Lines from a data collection
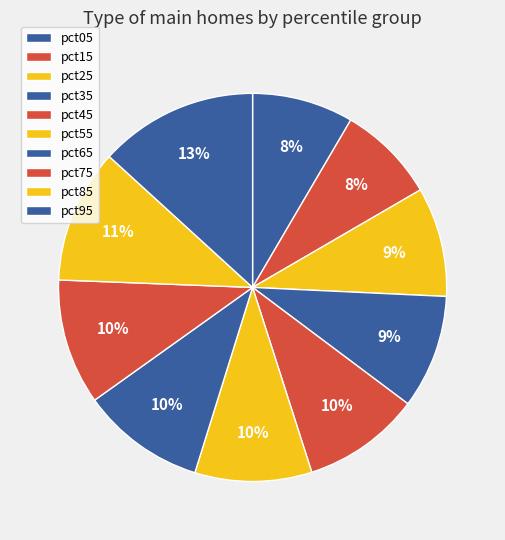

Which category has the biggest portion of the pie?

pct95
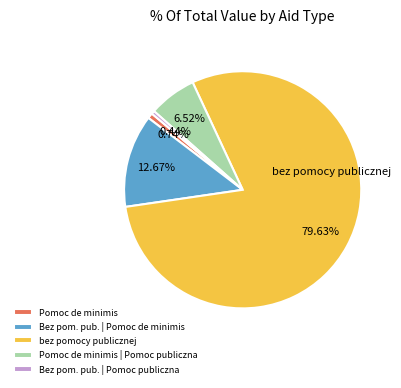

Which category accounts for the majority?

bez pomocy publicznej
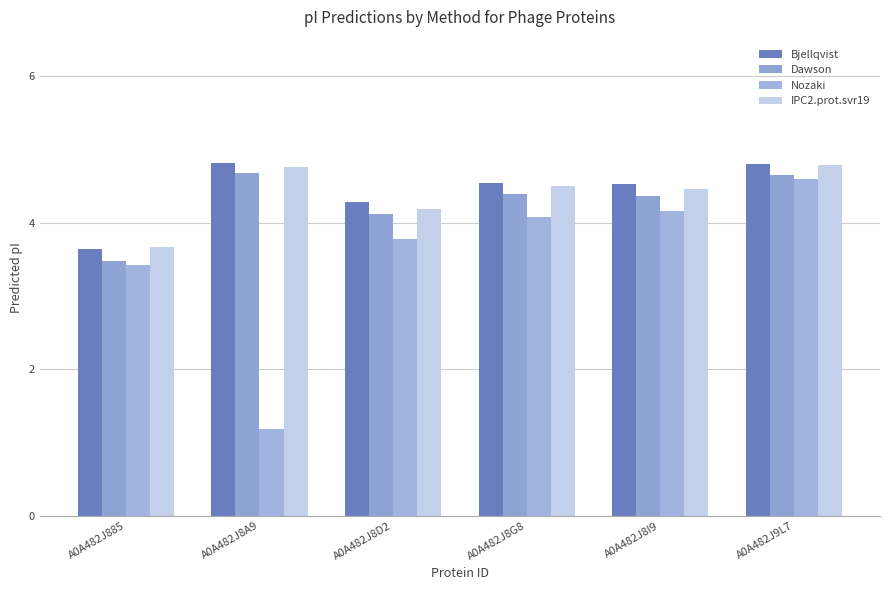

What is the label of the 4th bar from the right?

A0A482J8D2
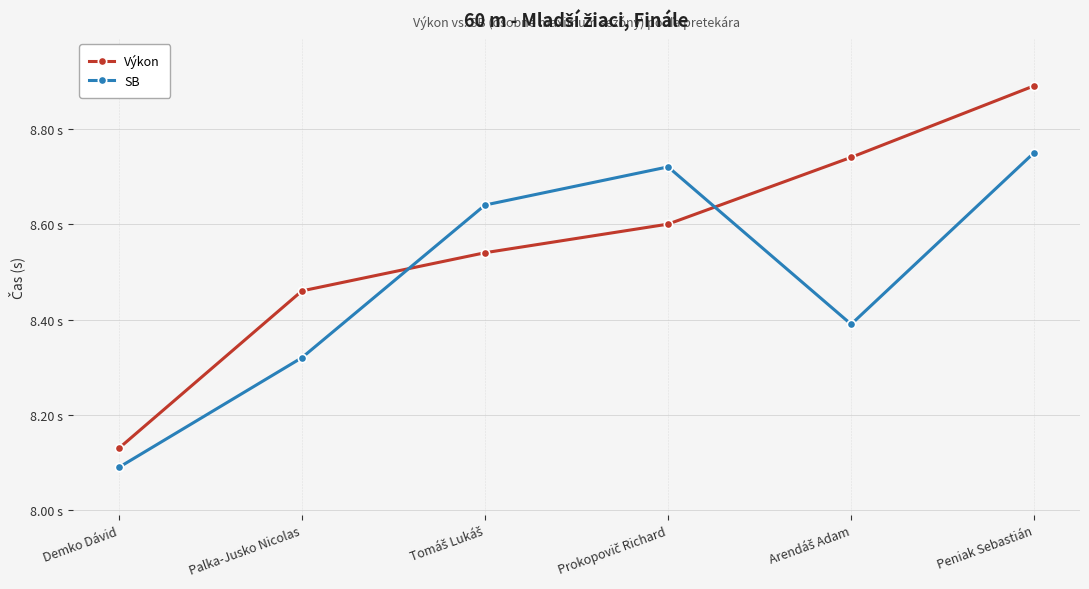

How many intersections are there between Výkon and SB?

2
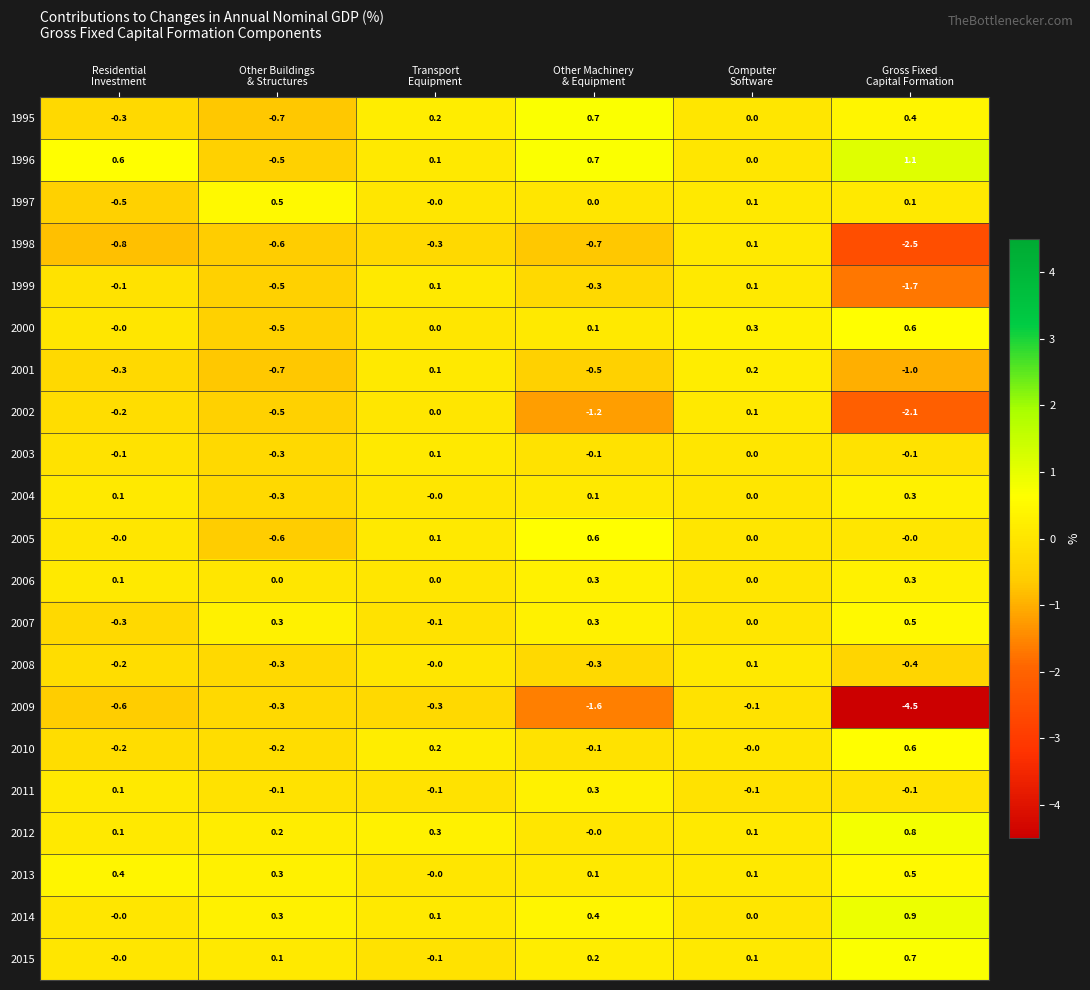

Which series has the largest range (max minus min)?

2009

=== INSTRUCTION ===
Can you reproduce all of the lines above word for word, leaving out the pictures?

=== EXERCISE OUTPUT ===
Which category has the biggest portion of the pie?

pct95

Which category accounts for the majority?

bez pomocy publicznej

What is the label of the 4th bar from the right?

A0A482J8D2

How many intersections are there between Výkon and SB?

2

Which series has the largest range (max minus min)?

2009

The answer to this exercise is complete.